Chercheurs et lanceurs d'alerte déçus par la conférence de l'OMS sur la santé et l'environnement

Brigitte Bègue

Le 12 mars, à l'issue de la 5e conférence ministérielle sur l'environnement et la santé, organisée par l'Organisation mondiale de la Santé à Parme (Italie), une déclaration finale a été adoptée. Objectif : protéger la santé des enfants en Europe.

Pour ce faire, les Etats s'engagent à améliorer l'accès à l'eau salubre et à un meilleur assainissement, à lutter contre l'obésité et les traumatismes par des environnements sûrs, l'activité physique et une alimentation saine, à prévenir les maladies liées à une mauvaise qualité de l'air extérieur et intérieur, et aux environnements chimiques, biologiques et physiques.
« Nous avons l'intention de protéger chaque enfant contre les risques encourus par l'exposition à des substances et préparations dangereuses, l'attention étant accordée aux femmes enceintes et allaitantes et aux lieux de vie, d'études et de jeu des enfants. Nous recenserons ces risques et les éliminerons autant que possible d'ici 2015 », indique la déclaration.

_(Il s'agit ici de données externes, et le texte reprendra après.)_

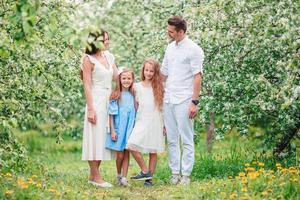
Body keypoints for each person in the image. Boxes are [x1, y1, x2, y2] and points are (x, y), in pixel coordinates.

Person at [161, 16, 204, 185]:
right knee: (171, 139)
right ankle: (174, 173)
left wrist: (194, 102)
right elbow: (163, 73)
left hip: (185, 99)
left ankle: (186, 175)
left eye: (171, 31)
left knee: (186, 138)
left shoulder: (194, 49)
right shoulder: (170, 48)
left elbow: (197, 77)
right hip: (169, 98)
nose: (168, 33)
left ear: (181, 31)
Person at [81, 30, 118, 188]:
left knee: (103, 137)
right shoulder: (88, 59)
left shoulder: (109, 57)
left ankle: (93, 175)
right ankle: (96, 177)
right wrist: (90, 109)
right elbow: (87, 84)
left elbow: (117, 77)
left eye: (108, 39)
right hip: (95, 100)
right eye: (105, 40)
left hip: (108, 101)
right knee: (94, 137)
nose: (108, 42)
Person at [126, 59, 165, 187]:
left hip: (155, 121)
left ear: (155, 72)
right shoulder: (136, 86)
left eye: (151, 71)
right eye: (146, 70)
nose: (148, 73)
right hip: (142, 120)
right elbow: (135, 106)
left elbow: (163, 107)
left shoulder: (159, 87)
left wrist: (165, 125)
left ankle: (149, 181)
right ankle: (145, 170)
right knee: (131, 145)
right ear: (143, 70)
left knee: (152, 151)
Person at [105, 67, 136, 187]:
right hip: (119, 128)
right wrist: (112, 130)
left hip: (129, 128)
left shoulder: (133, 94)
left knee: (127, 152)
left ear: (132, 80)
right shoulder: (116, 94)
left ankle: (124, 177)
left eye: (129, 78)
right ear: (120, 79)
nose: (126, 81)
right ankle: (118, 174)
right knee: (120, 154)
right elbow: (111, 115)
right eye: (124, 78)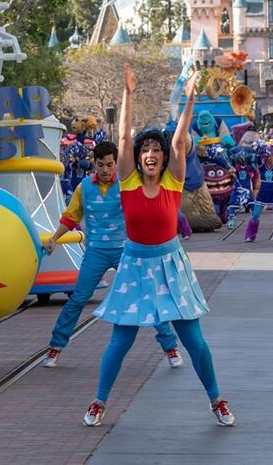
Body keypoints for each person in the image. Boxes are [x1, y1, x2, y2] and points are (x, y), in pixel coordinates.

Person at [83, 64, 234, 429]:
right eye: (145, 149)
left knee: (194, 342)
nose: (150, 153)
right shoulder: (129, 182)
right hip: (135, 266)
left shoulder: (173, 182)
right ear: (138, 158)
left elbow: (181, 137)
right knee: (120, 342)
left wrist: (191, 96)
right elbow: (122, 139)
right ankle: (99, 401)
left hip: (170, 265)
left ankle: (217, 400)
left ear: (164, 158)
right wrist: (128, 95)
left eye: (156, 149)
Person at [40, 139, 182, 370]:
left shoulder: (128, 185)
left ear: (116, 163)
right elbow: (70, 217)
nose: (105, 170)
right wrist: (54, 238)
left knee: (147, 294)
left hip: (126, 250)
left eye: (109, 165)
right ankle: (56, 346)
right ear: (93, 164)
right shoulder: (83, 187)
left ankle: (170, 347)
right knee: (78, 298)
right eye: (100, 165)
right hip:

Dans le même temps, la recherche sur les effets potentiellement néfastes des produits chimiques persistants, perturbateurs du système endocrinien et bio-accumulatifs sera intensifiée et des programmes nationaux d'élimination des maladies liées à l'amiante seront mis en place.

Les Etats membres se sont aussi engagés à protéger la santé et l'environnement face au changement climatique par diverses mesures : réduction des émissions de gaz à effet de serre, renforcement des systèmes d'alerte rapide, de surveillance, sensibilisation du public...

« Cesser de parler pour agir »

« Nous avons un document suffisamment bon pour commencer le travail, il faut cesser de parler pour agir », a déclaré Zsuzsanna Jakab, directrice régionale de l'Oms pour l'Europe.
On ne peut mieux dire : selon Genon Jensen, directrice de l'Alliance pour la Santé et l'Environnement (Heal), « La fréquence des maladies chroniques dégénératives telles que le cancer augmente chaque année et les maladies infectieuses traditionnelles sont susceptibles d'exploser avec le changement climatique. Les substances chimiques de type perturbateurs endocriniens sont identifiées comme un enjeu clé de la santé et de l'environnement aujourd'hui et présentées comme un champ prioritaire où il faut trouver des alternatives saines ».

Les perturbateurs endocriniens doivent être au cœur des débats. Pour autant, il n'en a pas été question ouvertement lors de la conférence. « Nous soutenons la déclaration finale mais nous devons constater qu'il nous faut franchir une nouvelle étape », souligne André Cicolella, président du Res (Réseau Environnement Santé) et membre de Heal.
« Avec l'explosion des maladies chroniques, la crise sanitaire doit être reconnue comme une crise écologique au même titre que le changement climatique, affirme-t-il. La question des perturbateurs endocriniens présents dans bon nombre de produits chimiques doit être au cœur des débats car nous savons qu'ils sont en cause dans l'augmentation de certaines maladies. Or, le problème a été éludé ».

De même Sacha Gabizon, directrice de l'Ong Femmes d'Europe pour un futur ensemble (WECF), reconnaît que la déclaration de Parme constitue « un pas en avant », mais elle attire l'attention sur les dangers de certaines substances : « Beaucoup de personnes meurent en Europe de l'uranium, des stocks de pesticides continuent de polluer nos enfants et l'amiante est encore présente dans certaines régions. Les pays qui ne l'ont pas encore interdit, comme la Russie, doivent le faire ».

Pour le Pr Dominique Belpomme, président d'Artac (Association pour la recherche thérapeutique anti-cancéreuse), la conférence n'aura été que de la poudre aux yeux : « On parle, on parle et on n'agit pas. On ne fait rien pour réduire la pollution à la source. Il y a un fossé entre les données scientifiques dont nous disposons et les institutions qui évitent de parler des maladies et qui ne veulent surtout pas remettre en cause notre système économique ».

En avril 2011, le cancérologue réunira des médecins et des scientifiques à l'Unesco pour lancer son 3e Appel de Paris sur les liens entre l'environnement et la santé.